### PASSAGE TO READ
• • • •

Same observation above about flags with no names apply here.

> +    },
> +
>  };
>  
>  typedef struct FeatureMask {
> @@ -1253,10 +1288,22 @@ static FeatureDep feature_dependencies[] = {
>          .from = { FEAT_7_0_EBX,             CPUID_7_0_EBX_RDSEED },
>          .to = { FEAT_VMX_SECONDARY_CTLS,    
> VMX_SECONDARY_EXEC_RDSEED_EXITING },
>      },
> +    {
> +        .from = { FEAT_7_0_EBX,             CPUID_7_0_EBX_INTEL_PT },
> +        .to = { FEAT_14_0_EBX,              ~0ull },
> +    },
>      {
>          .from = { FEAT_7_0_EBX,             CPUID_7_0_EBX_INTEL_PT },
>          .to = { FEAT_14_0_ECX,              ~0ull },
>      },
> +    {
> +        .from = { FEAT_7_0_EBX,             CPUID_7_0_EBX_INTEL_PT },
> +        .to = { FEAT_14_1_EAX,              ~0ull },
> +    },
> +    {
> +        .from = { FEAT_7_0_EBX,             CPUID_7_0_EBX_INTEL_PT },
> +        .to = { FEAT_14_1_EBX,              ~0ull },
> +    },
>      {
>          .from = { FEAT_8000_0001_EDX,       CPUID_EXT2_RDTSCP },
>          .to = { FEAT_VMX_SECONDARY_CTLS,    VMX_SECONDARY_EXEC_RDTSCP },
> @@ -4260,7 +4307,14 @@ static void mark_unavailable_features(X86CPU *cpu, 
> FeatureWord w, uint64_t mask,
>          return;
>      }
>  
> -    for (i = 0; i < 64; ++i) {
> +    if ((w == FEAT_14_1_EAX) && (mask & INTEL_PT_ADDR_RANGES_NUM_MASK)) {
> +        warn_report("%s: CPUID.14H_01H:EAX [bit 2:0]", verbose_prefix);
> +        i = 3;
> +    } else {
> +        i = 0;
> +    }

That's tricky and easy to break.  To be honest, I prefer having
duplicate error messages showing bit 2,1,0 than having this hack.

If you want to make some range of CPUID bits special, I'd prefer
to implement this as a FeatureWordInfo field that indicates that.

• • • •

### EXTRACTED RECORDS
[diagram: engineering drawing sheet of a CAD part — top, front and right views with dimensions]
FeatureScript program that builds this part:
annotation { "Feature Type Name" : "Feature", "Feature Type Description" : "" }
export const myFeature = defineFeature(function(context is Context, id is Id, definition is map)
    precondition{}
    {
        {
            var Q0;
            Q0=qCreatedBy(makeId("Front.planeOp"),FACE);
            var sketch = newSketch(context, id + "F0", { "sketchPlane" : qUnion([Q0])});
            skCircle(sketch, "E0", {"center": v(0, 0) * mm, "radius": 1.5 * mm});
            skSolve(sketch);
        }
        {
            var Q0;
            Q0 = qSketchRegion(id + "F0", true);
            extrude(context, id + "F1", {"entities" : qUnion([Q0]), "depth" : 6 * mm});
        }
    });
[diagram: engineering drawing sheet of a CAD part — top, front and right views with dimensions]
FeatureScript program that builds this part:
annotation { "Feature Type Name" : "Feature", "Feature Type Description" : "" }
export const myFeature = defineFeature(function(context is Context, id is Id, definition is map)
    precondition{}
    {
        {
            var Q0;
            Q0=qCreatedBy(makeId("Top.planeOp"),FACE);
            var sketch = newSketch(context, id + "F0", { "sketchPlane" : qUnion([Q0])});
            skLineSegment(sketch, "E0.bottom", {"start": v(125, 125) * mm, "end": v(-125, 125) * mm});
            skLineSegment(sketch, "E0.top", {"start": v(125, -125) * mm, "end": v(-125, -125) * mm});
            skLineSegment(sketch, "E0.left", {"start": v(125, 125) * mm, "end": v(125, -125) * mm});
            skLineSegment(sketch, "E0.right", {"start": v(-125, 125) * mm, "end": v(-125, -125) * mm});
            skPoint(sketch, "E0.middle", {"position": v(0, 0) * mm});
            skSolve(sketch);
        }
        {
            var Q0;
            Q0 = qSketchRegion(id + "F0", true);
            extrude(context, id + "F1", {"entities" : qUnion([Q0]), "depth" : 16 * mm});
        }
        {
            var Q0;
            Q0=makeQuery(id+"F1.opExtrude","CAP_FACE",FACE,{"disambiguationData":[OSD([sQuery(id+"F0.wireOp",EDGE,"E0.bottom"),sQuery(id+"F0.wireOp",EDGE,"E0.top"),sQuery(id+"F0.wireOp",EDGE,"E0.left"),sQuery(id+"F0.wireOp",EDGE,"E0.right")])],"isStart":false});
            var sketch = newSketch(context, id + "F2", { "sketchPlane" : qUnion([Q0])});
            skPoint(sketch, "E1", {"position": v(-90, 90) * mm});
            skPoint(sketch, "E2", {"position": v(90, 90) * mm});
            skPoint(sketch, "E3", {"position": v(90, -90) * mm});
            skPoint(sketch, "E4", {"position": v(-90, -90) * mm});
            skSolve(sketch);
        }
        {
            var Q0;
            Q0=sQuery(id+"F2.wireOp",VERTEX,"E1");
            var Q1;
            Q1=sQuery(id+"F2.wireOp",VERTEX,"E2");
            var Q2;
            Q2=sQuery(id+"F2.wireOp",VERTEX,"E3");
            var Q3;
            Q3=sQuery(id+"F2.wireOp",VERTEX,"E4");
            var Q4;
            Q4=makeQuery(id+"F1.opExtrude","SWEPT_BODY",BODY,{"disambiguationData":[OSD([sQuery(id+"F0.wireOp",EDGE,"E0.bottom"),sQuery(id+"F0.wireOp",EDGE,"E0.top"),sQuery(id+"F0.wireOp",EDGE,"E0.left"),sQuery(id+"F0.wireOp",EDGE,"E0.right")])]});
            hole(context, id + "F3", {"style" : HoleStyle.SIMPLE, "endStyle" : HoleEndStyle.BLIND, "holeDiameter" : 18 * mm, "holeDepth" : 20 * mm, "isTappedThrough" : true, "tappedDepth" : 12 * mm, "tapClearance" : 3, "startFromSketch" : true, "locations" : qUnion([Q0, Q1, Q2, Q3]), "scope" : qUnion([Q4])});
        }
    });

• • • •

### GOAL
Reproduce the patch review above verbatim, from "That's tricky and" up to and including "that indicates that.".

### THE RESULT
That's tricky and easy to break.  To be honest, I prefer having
duplicate error messages showing bit 2,1,0 than having this hack.

If you want to make some range of CPUID bits special, I'd prefer
to implement this as a FeatureWordInfo field that indicates that.